J’ai même tendance ces derniers temps à oublier
que je suis écrivain.
Si l’inspiration est ce qu’en dit Jules Renard,
«
rien d’autre que la joie d’écrire »,
j’ai perdu l’inspiration.                            
Marie-Aude Murail

Voici un livre qui pourrait être une biographie, mais qui sera comme un roman, et pour l’avoir dévoré, je dirai : passionnant comme un roman. À relire le passage ci-dessus, je réalise les sens complexes, que cette ouverture éveille et que le roman va éclairer. À la suite, citant Sartre (Les mots) ou Pagnol (La gloire de mon père) qui vont jusqu’à raconter leurs pensées d’enfant, Marie-Aude Murail ne peut retenir un certain agacement. La vérité, si elle existe, viendra d’Apollinaire qui donnera le titre du livre (Sanglots) :

Or nous savons qu’en nous beaucoup d’hommes respirent
Qui vinrent de très loin et sont un sous nos fronts

Le livre commence le jour où Marie-Aude Murail exhume des archives familiales une boite en bois aux initiales de sa grand-mère : C.B. Cécile Barrois. Comme pour une historienne, les documents de cette boite vont nourrir le récit : photos, correspondances reliées par des nœuds… Avant d’évoquer sa vie, l’autrice n’ignore pas qu’une personne n’est pas une création, mais le rameau terminal d’une lignée. Marie-Aude Murail conte donc sa biographie familiale, la filiation des femmes : de son arrière-grand-mère à sa mère Marie-Thérèse, et son père, Gérard Murail. En ouverture figurera le roman de son grand-père, Raoul Barrois.

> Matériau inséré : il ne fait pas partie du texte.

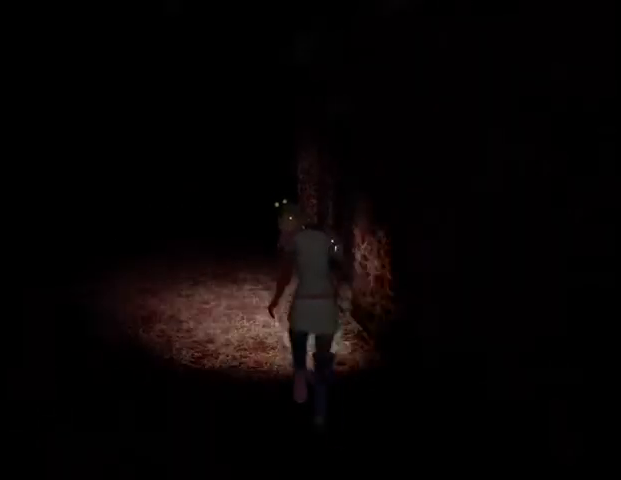
{"keys": ["d", "w"], "mouse": [], "events": [[333, "d", "down"]]}
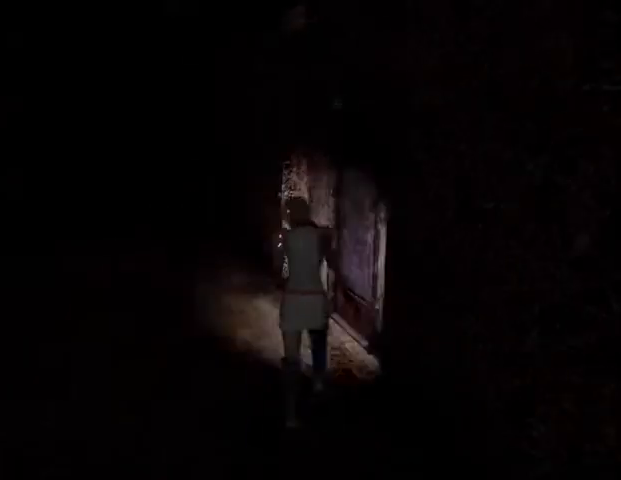
{"keys": ["w"], "mouse": [], "events": [[100, "d", "up"], [133, "space", "down"], [167, "down", "down"], [200, "space", "up"], [267, "down", "up"], [267, "space", "down"], [300, "space", "up"], [333, "down", "down"], [400, "down", "up"]]}
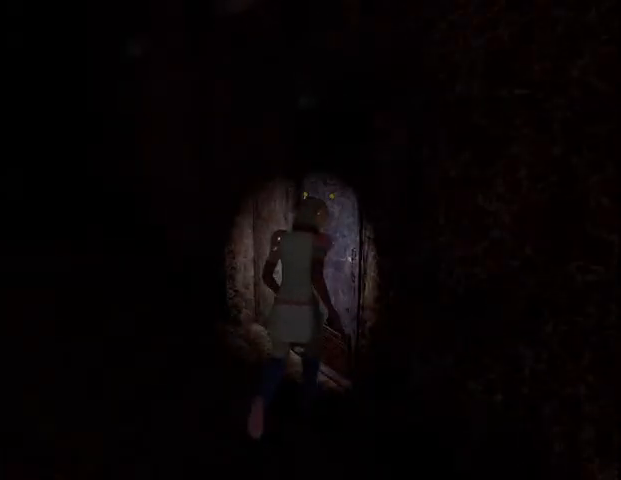
{"keys": ["w"], "mouse": [], "events": []}
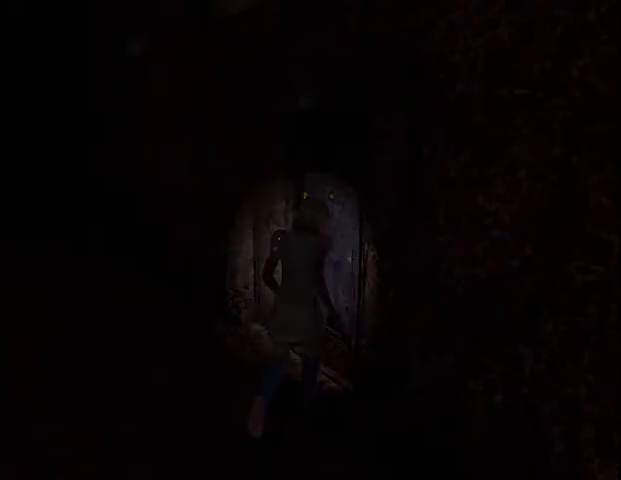
{"keys": ["w"], "mouse": [], "events": [[100, "d", "down"], [133, "d", "up"]]}
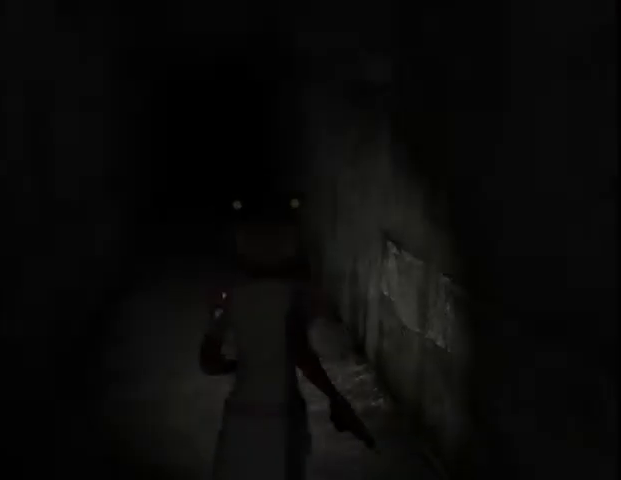
{"keys": ["w"], "mouse": [], "events": [[233, "a", "down"], [267, "a", "up"]]}
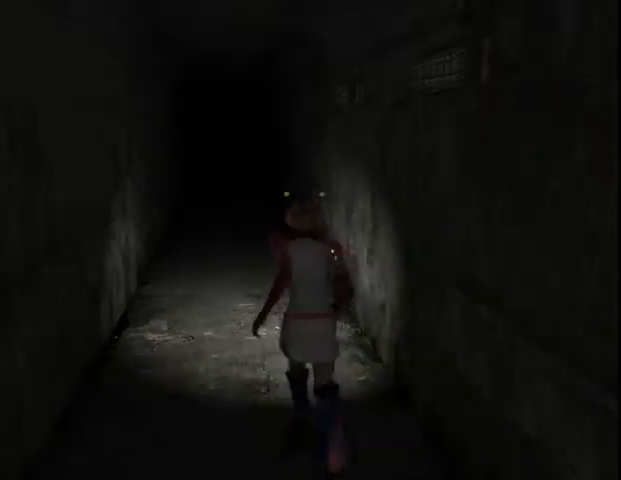
{"keys": ["w"], "mouse": [], "events": []}
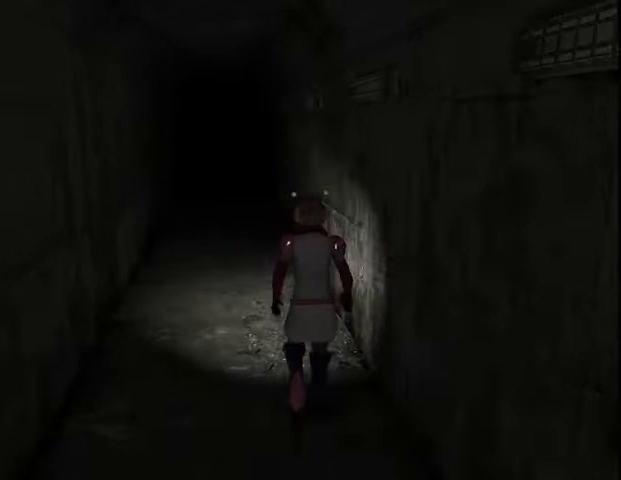
{"keys": ["w"], "mouse": [], "events": []}
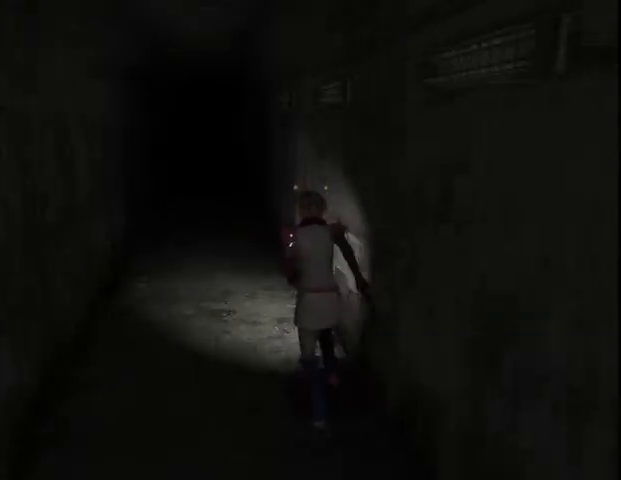
{"keys": ["w"], "mouse": [], "events": []}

Si on se souvient que de sa fratrie, trois sont écrivains (Elvire, Marie-Aude et Lorris Murail), ce roman esquisse aussi une destinée, qui débute avec le roman du grand-père :  histoire introuvable, relevant d’un légendaire familial, devenue sujette à caution, or c’est la première archive que livre la boite à mystères :

« J’étais depuis quelques mois installé dans cette maison de la rue Victor-Hugo où j’exerce encore l’art de la sculpture : c’était à mon retour du service militaire… »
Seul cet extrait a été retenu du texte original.